The desire for an optical chip-to-chip solution is driven by the I/O needs of future communication systems and the increasingly complex ASICs, microprocessors and digital signal processors that support the system architectures. An optical chip-to-chip communication scheme is an attractive solution to the power, density and signal isolation issues in high-throughput, compact systems.

When considering such schemes, it is important to understand that electrons will continue to power the data-processing engine while photons will be the data path conduit. This means the optical solution must be compatible with the electronics components and vice versa. Further, the optical solution will compete to replace a low-cost, optimized solution with strong support across standards bodies and manufacturers, so it must offer compelling benefits to succeed.

Electronic I/O management schemes are typically serializer/deserializer devices and are monolithically integrated in the ICs. Using serdes to multiplex the data processed by each IC reduces the resulting number of I/O ports. The appeal of an optical solution lies in its ability to further maximize the data rate and distance of data transmission between ICs. An optical solution can also further reduce the number of connections using wavelength-division multiplexing (WDM) or optical time-division multiplexing (TDM).

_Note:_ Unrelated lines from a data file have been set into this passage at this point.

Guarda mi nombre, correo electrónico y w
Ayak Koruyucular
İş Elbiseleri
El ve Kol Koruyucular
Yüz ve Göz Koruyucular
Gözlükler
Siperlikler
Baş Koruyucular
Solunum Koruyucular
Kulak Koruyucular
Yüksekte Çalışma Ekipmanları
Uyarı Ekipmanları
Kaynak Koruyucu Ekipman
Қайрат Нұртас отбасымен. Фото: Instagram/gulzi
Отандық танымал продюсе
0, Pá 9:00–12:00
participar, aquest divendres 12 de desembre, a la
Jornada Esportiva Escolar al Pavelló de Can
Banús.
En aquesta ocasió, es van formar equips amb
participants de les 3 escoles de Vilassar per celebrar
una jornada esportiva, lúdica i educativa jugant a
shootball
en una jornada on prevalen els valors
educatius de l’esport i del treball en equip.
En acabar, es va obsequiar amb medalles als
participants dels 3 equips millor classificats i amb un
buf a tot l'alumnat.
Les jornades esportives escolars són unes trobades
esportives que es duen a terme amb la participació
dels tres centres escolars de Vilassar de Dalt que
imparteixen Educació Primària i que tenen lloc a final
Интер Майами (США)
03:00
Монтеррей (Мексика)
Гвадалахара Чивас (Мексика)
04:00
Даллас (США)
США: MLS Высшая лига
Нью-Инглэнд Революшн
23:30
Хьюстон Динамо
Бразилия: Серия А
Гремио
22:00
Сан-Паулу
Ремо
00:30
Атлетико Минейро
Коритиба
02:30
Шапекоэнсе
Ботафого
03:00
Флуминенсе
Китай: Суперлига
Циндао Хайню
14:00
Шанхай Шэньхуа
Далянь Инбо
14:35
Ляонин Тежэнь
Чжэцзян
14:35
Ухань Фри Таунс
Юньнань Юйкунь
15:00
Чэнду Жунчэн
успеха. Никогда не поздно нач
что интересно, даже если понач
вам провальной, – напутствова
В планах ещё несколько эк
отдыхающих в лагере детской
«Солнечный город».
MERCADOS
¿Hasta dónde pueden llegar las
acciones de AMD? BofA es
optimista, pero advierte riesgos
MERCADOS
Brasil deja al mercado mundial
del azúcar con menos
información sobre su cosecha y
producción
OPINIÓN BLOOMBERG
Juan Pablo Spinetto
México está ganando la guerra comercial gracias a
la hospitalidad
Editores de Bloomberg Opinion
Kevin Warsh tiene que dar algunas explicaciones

The design community is approaching consensus on a hybrid solution in which the optical components are manufactured independently and attached to the electronic ones via flip-chip, multichip-module or system-on-package schemes. Most of the solutions investigated to date have focused on a vertical approach, typically utilizing vertical-cavity surface-emitting lasers or vertical modulators and detectors. A single additional chip containing all the optical functionality would likewise be an attractive solution. Another possibility is to embed thinned optical devices in polymer waveguides and connect the electronics to the substrate or package containing the polymer waveguides.

Thermal issues

A number of critical issues remain, including multimode vs. single mode, on-chip vs. off-chip optical source, WDM vs. TDM or no multiplexing, and polymer waveguides vs. free-space connections. For data rates of 10 Gbits/second and above (the speed at which an optical chip-to-chip solution begins to be attractive), multimode solutions are challenging because of modal dispersion.

On-chip sources will be difficult to manage, especially thermally, for high-I/O-port ICs such as microprocessors; off-chip sources have the advantage of being independently controlled and monitored, yet coupling the off-chip light source to the optical chip or modulator adds complexity. WDM solutions require a minimal number of input/output paths. Manipulation of WDM is typically space-consuming, however, and requires either multiple-wavelength, precise lasers or a single, costly, mode-locked laser.

The polymer quality or free-space architecture is particularly important when considering reasonable distances between the communicating chips-and more significantly so for single-mode than multimode solutions. Sophisticated packaging schemes will also be required to address thermal management of dissimilar materials and temperature-sensitive devices, coupling and the need for electronic packaging pick-and-place alignment tolerance.

At the moment, both optical and electronic suppliers are evaluating these paths. The ultimate implementation will lie in a joint solution that fits well into the economic model of all parties.

Elisabeth Marley Koontz is photonics strategy manager for silicon technology development at Texas Instruments Inc.